A population of 100 moths has a gene that codes for wing color. Gray wings (G) are dominant to white wings (g). In this population, 20 percent of individuals are homozygous dominant for the trait, 20 percent are heterozygous, and 60 percent are homozygous recessive. Calculate allele frequencies for this population. State whether the population is in Hardy-Weinberg equilibrium, and justify your answer.

To calculate the allele frequencies, we first need to determine the number of individuals with each genotype in the population.

Let's represent the dominant allele G and the recessive allele g.

Homozygous dominant (GG): 20% of 100 moths = 20 moths
Heterozygous (Gg): 20% of 100 moths = 20 moths
Homozygous recessive (gg): 60% of 100 moths = 60 moths

Now, we can calculate the allele frequencies:

Number of G alleles = 2*(number of GG moths) + 1*(number of Gg moths)
= 2*20 + 1*20 = 40 + 20 = 60

Number of g alleles = 2*(number of gg moths) + 1*(number of Gg moths)
= 2*60 + 1*20 = 120 + 20 = 140

Total number of alleles = 2*100 = 200

Frequency of G allele = Number of G alleles / Total number of alleles
= 60 / 200 = 0.3

Frequency of g allele = Number of g alleles / Total number of alleles
= 140 / 200 = 0.7

Therefore, the allele frequencies in this population are 0.3 for G and 0.7 for g.
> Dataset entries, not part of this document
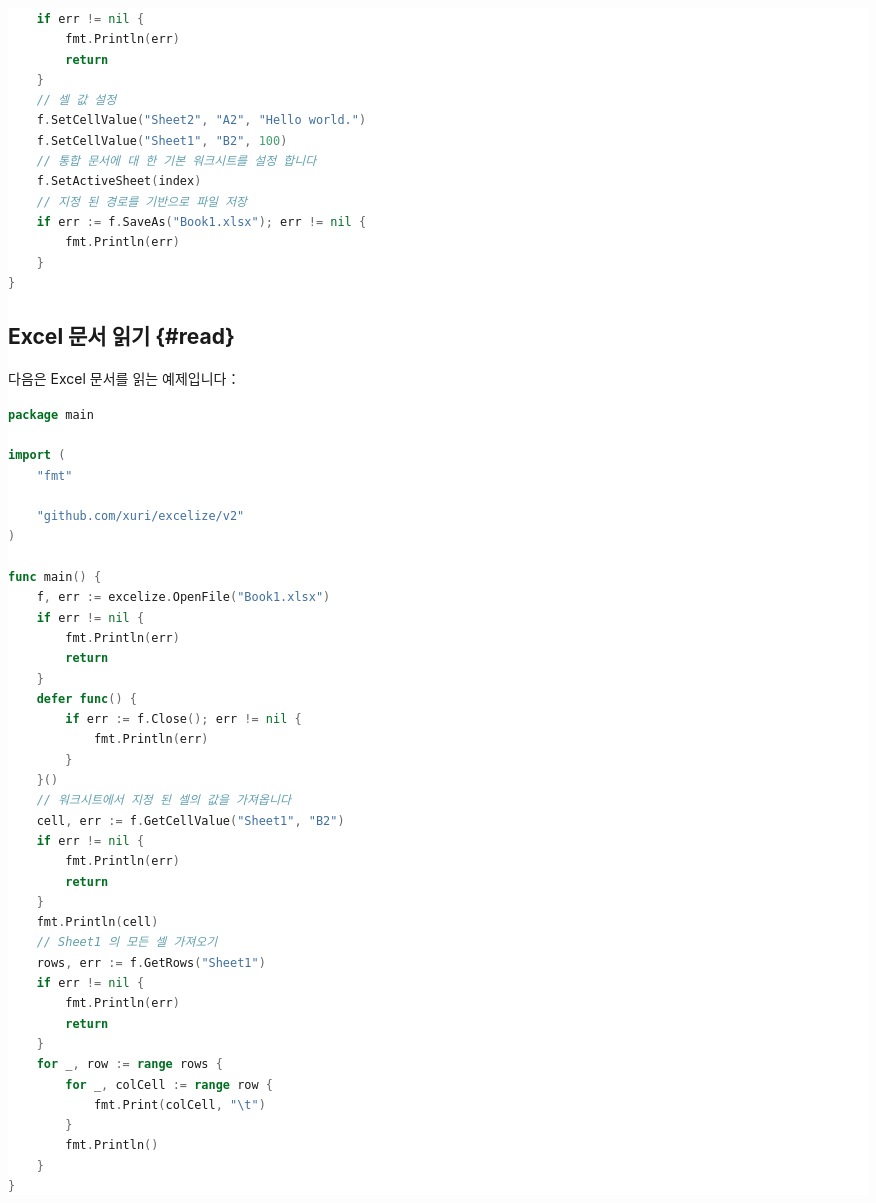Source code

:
 ```go
    if err != nil {
        fmt.Println(err)
        return
    }
    // 셀 값 설정
    f.SetCellValue("Sheet2", "A2", "Hello world.")
    f.SetCellValue("Sheet1", "B2", 100)
    // 통합 문서에 대 한 기본 워크시트를 설정 합니다
    f.SetActiveSheet(index)
    // 지정 된 경로를 기반으로 파일 저장
    if err := f.SaveAs("Book1.xlsx"); err != nil {
        fmt.Println(err)
    }
}
```

## Excel 문서 읽기 {#read}

다음은 Excel 문서를 읽는 예제입니다：

```go
package main

import (
    "fmt"

    "github.com/xuri/excelize/v2"
)

func main() {
    f, err := excelize.OpenFile("Book1.xlsx")
    if err != nil {
        fmt.Println(err)
        return
    }
    defer func() {
        if err := f.Close(); err != nil {
            fmt.Println(err)
        }
    }()
    // 워크시트에서 지정 된 셀의 값을 가져옵니다
    cell, err := f.GetCellValue("Sheet1", "B2")
    if err != nil {
        fmt.Println(err)
        return
    }
    fmt.Println(cell)
    // Sheet1 의 모든 셀 가져오기
    rows, err := f.GetRows("Sheet1")
    if err != nil {
        fmt.Println(err)
        return
    }
    for _, row := range rows {
        for _, colCell := range row {
            fmt.Print(colCell, "\t")
        }
        fmt.Println()
    }
}
```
To determine if the population is in Hardy-Weinberg equilibrium, we can use the formula:
p^2 + 2pq + q^2 = 1

where p is the frequency of the G allele and q is the frequency of the g allele.

Using the allele frequencies we calculated:
(0.3)^2 + 2*(0.3)*(0.7) + (0.7)^2
= 0.09 + 0.42 + 0.49
= 1

Since the sum is equal to 1, the population is in Hardy-Weinberg equilibrium. This means that the allele frequencies remain constant from generation to generation in the absence of evolutionary influences.